(Extracted data)
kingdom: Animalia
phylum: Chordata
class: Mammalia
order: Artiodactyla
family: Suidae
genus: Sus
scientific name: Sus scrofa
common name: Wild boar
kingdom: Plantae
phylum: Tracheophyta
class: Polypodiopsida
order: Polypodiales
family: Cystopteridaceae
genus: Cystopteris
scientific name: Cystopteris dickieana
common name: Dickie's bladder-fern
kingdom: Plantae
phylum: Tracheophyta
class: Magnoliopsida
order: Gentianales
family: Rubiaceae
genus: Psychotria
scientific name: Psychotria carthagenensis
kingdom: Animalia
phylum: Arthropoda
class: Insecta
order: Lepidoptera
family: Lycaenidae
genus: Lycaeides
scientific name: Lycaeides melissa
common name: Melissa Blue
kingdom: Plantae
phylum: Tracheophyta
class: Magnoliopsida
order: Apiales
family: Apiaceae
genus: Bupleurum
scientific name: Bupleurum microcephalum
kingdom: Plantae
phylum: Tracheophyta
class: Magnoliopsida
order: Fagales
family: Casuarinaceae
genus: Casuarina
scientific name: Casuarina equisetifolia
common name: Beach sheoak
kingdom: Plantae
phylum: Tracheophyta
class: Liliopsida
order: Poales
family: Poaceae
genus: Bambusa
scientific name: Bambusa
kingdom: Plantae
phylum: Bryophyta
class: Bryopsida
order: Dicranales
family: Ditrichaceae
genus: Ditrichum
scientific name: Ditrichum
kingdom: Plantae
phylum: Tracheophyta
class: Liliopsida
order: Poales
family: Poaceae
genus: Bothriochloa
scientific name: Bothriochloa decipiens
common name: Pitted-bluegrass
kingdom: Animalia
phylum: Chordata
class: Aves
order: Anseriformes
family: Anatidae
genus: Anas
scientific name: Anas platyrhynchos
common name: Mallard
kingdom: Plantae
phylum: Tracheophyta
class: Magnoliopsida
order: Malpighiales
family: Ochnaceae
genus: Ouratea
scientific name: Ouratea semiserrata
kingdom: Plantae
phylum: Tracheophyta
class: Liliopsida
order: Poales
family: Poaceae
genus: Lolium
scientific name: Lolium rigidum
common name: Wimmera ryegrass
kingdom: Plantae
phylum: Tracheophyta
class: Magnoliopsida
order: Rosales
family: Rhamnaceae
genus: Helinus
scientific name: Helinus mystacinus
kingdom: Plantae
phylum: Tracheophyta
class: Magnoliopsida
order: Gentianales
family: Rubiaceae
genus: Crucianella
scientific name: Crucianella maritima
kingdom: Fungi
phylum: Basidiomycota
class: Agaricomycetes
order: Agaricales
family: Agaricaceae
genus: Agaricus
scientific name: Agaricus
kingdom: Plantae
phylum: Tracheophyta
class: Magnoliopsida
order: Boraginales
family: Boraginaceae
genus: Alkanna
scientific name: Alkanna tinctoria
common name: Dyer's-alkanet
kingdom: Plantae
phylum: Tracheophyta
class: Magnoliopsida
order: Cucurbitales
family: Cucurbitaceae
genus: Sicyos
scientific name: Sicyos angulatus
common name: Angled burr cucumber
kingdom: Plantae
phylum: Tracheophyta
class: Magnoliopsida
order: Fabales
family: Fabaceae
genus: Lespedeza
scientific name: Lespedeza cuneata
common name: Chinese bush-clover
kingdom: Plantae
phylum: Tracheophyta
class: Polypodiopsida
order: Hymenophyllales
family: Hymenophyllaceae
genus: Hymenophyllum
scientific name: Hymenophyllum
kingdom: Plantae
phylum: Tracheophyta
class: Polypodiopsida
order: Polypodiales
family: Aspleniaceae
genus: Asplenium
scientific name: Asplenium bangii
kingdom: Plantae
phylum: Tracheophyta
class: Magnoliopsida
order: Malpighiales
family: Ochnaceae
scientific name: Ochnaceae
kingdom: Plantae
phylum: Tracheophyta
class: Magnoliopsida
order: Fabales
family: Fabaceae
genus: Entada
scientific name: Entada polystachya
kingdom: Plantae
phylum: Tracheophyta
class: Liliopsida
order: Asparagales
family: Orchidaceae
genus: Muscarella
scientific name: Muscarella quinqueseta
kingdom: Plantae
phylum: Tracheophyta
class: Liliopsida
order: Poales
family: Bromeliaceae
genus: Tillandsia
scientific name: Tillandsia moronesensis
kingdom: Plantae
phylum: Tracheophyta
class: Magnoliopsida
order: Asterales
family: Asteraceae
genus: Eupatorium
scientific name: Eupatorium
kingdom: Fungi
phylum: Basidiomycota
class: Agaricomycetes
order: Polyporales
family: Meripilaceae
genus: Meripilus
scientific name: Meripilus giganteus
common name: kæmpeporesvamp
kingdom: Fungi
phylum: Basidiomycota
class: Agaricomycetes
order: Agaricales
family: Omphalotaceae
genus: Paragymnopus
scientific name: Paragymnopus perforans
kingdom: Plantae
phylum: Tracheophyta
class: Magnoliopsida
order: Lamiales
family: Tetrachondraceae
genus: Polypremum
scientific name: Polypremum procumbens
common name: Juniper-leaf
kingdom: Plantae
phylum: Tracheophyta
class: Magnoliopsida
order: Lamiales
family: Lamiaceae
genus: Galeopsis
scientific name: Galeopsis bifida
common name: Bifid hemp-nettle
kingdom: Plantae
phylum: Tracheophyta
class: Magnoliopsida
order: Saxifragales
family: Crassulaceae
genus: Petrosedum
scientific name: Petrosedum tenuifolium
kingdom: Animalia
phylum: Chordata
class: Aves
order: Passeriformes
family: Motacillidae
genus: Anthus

(Stated problem) Rewrite every line from all the items above as a JSON list of strings, with one string per line and no blank lines.

(Answer to the task)
[
  "kingdom: Animalia",
  "phylum: Chordata",
  "class: Mammalia",
  "order: Artiodactyla",
  "family: Suidae",
  "genus: Sus",
  "scientific name: Sus scrofa",
  "common name: Wild boar",
  "kingdom: Plantae",
  "phylum: Tracheophyta",
  "class: Polypodiopsida",
  "order: Polypodiales",
  "family: Cystopteridaceae",
  "genus: Cystopteris",
  "scientific name: Cystopteris dickieana",
  "common name: Dickie's bladder-fern",
  "kingdom: Plantae",
  "phylum: Tracheophyta",
  "class: Magnoliopsida",
  "order: Gentianales",
  "family: Rubiaceae",
  "genus: Psychotria",
  "scientific name: Psychotria carthagenensis",
  "kingdom: Animalia",
  "phylum: Arthropoda",
  "class: Insecta",
  "order: Lepidoptera",
  "family: Lycaenidae",
  "genus: Lycaeides",
  "scientific name: Lycaeides melissa",
  "common name: Melissa Blue",
  "kingdom: Plantae",
  "phylum: Tracheophyta",
  "class: Magnoliopsida",
  "order: Apiales",
  "family: Apiaceae",
  "genus: Bupleurum",
  "scientific name: Bupleurum microcephalum",
  "kingdom: Plantae",
  "phylum: Tracheophyta",
  "class: Magnoliopsida",
  "order: Fagales",
  "family: Casuarinaceae",
  "genus: Casuarina",
  "scientific name: Casuarina equisetifolia",
  "common name: Beach sheoak",
  "kingdom: Plantae",
  "phylum: Tracheophyta",
  "class: Liliopsida",
  "order: Poales",
  "family: Poaceae",
  "genus: Bambusa",
  "scientific name: Bambusa",
  "kingdom: Plantae",
  "phylum: Bryophyta",
  "class: Bryopsida",
  "order: Dicranales",
  "family: Ditrichaceae",
  "genus: Ditrichum",
  "scientific name: Ditrichum",
  "kingdom: Plantae",
  "phylum: Tracheophyta",
  "class: Liliopsida",
  "order: Poales",
  "family: Poaceae",
  "genus: Bothriochloa",
  "scientific name: Bothriochloa decipiens",
  "common name: Pitted-bluegrass",
  "kingdom: Animalia",
  "phylum: Chordata",
  "class: Aves",
  "order: Anseriformes",
  "family: Anatidae",
  "genus: Anas",
  "scientific name: Anas platyrhynchos",
  "common name: Mallard",
  "kingdom: Plantae",
  "phylum: Tracheophyta",
  "class: Magnoliopsida",
  "order: Malpighiales",
  "family: Ochnaceae",
  "genus: Ouratea",
  "scientific name: Ouratea semiserrata",
  "kingdom: Plantae",
  "phylum: Tracheophyta",
  "class: Liliopsida",
  "order: Poales",
  "family: Poaceae",
  "genus: Lolium",
  "scientific name: Lolium rigidum",
  "common name: Wimmera ryegrass",
  "kingdom: Plantae",
  "phylum: Tracheophyta",
  "class: Magnoliopsida",
  "order: Rosales",
  "family: Rhamnaceae",
  "genus: Helinus",
  "scientific name: Helinus mystacinus",
  "kingdom: Plantae",
  "phylum: Tracheophyta",
  "class: Magnoliopsida",
  "order: Gentianales",
  "family: Rubiaceae",
  "genus: Crucianella",
  "scientific name: Crucianella maritima",
  "kingdom: Fungi",
  "phylum: Basidiomycota",
  "class: Agaricomycetes",
  "order: Agaricales",
  "family: Agaricaceae",
  "genus: Agaricus",
  "scientific name: Agaricus",
  "kingdom: Plantae",
  "phylum: Tracheophyta",
  "class: Magnoliopsida",
  "order: Boraginales",
  "family: Boraginaceae",
  "genus: Alkanna",
  "scientific name: Alkanna tinctoria",
  "common name: Dyer's-alkanet",
  "kingdom: Plantae",
  "phylum: Tracheophyta",
  "class: Magnoliopsida",
  "order: Cucurbitales",
  "family: Cucurbitaceae",
  "genus: Sicyos",
  "scientific name: Sicyos angulatus",
  "common name: Angled burr cucumber",
  "kingdom: Plantae",
  "phylum: Tracheophyta",
  "class: Magnoliopsida",
  "order: Fabales",
  "family: Fabaceae",
  "genus: Lespedeza",
  "scientific name: Lespedeza cuneata",
  "common name: Chinese bush-clover",
  "kingdom: Plantae",
  "phylum: Tracheophyta",
  "class: Polypodiopsida",
  "order: Hymenophyllales",
  "family: Hymenophyllaceae",
  "genus: Hymenophyllum",
  "scientific name: Hymenophyllum",
  "kingdom: Plantae",
  "phylum: Tracheophyta",
  "class: Polypodiopsida",
  "order: Polypodiales",
  "family: Aspleniaceae",
  "genus: Asplenium",
  "scientific name: Asplenium bangii",
  "kingdom: Plantae",
  "phylum: Tracheophyta",
  "class: Magnoliopsida",
  "order: Malpighiales",
  "family: Ochnaceae",
  "scientific name: Ochnaceae",
  "kingdom: Plantae",
  "phylum: Tracheophyta",
  "class: Magnoliopsida",
  "order: Fabales",
  "family: Fabaceae",
  "genus: Entada",
  "scientific name: Entada polystachya",
  "kingdom: Plantae",
  "phylum: Tracheophyta",
  "class: Liliopsida",
  "order: Asparagales",
  "family: Orchidaceae",
  "genus: Muscarella",
  "scientific name: Muscarella quinqueseta",
  "kingdom: Plantae",
  "phylum: Tracheophyta",
  "class: Liliopsida",
  "order: Poales",
  "family: Bromeliaceae",
  "genus: Tillandsia",
  "scientific name: Tillandsia moronesensis",
  "kingdom: Plantae",
  "phylum: Tracheophyta",
  "class: Magnoliopsida",
  "order: Asterales",
  "family: Asteraceae",
  "genus: Eupatorium",
  "scientific name: Eupatorium",
  "kingdom: Fungi",
  "phylum: Basidiomycota",
  "class: Agaricomycetes",
  "order: Polyporales",
  "family: Meripilaceae",
  "genus: Meripilus",
  "scientific name: Meripilus giganteus",
  "common name: kæmpeporesvamp",
  "kingdom: Fungi",
  "phylum: Basidiomycota",
  "class: Agaricomycetes",
  "order: Agaricales",
  "family: Omphalotaceae",
  "genus: Paragymnopus",
  "scientific name: Paragymnopus perforans",
  "kingdom: Plantae",
  "phylum: Tracheophyta",
  "class: Magnoliopsida",
  "order: Lamiales",
  "family: Tetrachondraceae",
  "genus: Polypremum",
  "scientific name: Polypremum procumbens",
  "common name: Juniper-leaf",
  "kingdom: Plantae",
  "phylum: Tracheophyta",
  "class: Magnoliopsida",
  "order: Lamiales",
  "family: Lamiaceae",
  "genus: Galeopsis",
  "scientific name: Galeopsis bifida",
  "common name: Bifid hemp-nettle",
  "kingdom: Plantae",
  "phylum: Tracheophyta",
  "class: Magnoliopsida",
  "order: Saxifragales",
  "family: Crassulaceae",
  "genus: Petrosedum",
  "scientific name: Petrosedum tenuifolium",
  "kingdom: Animalia",
  "phylum: Chordata",
  "class: Aves",
  "order: Passeriformes",
  "family: Motacillidae",
  "genus: Anthus"
]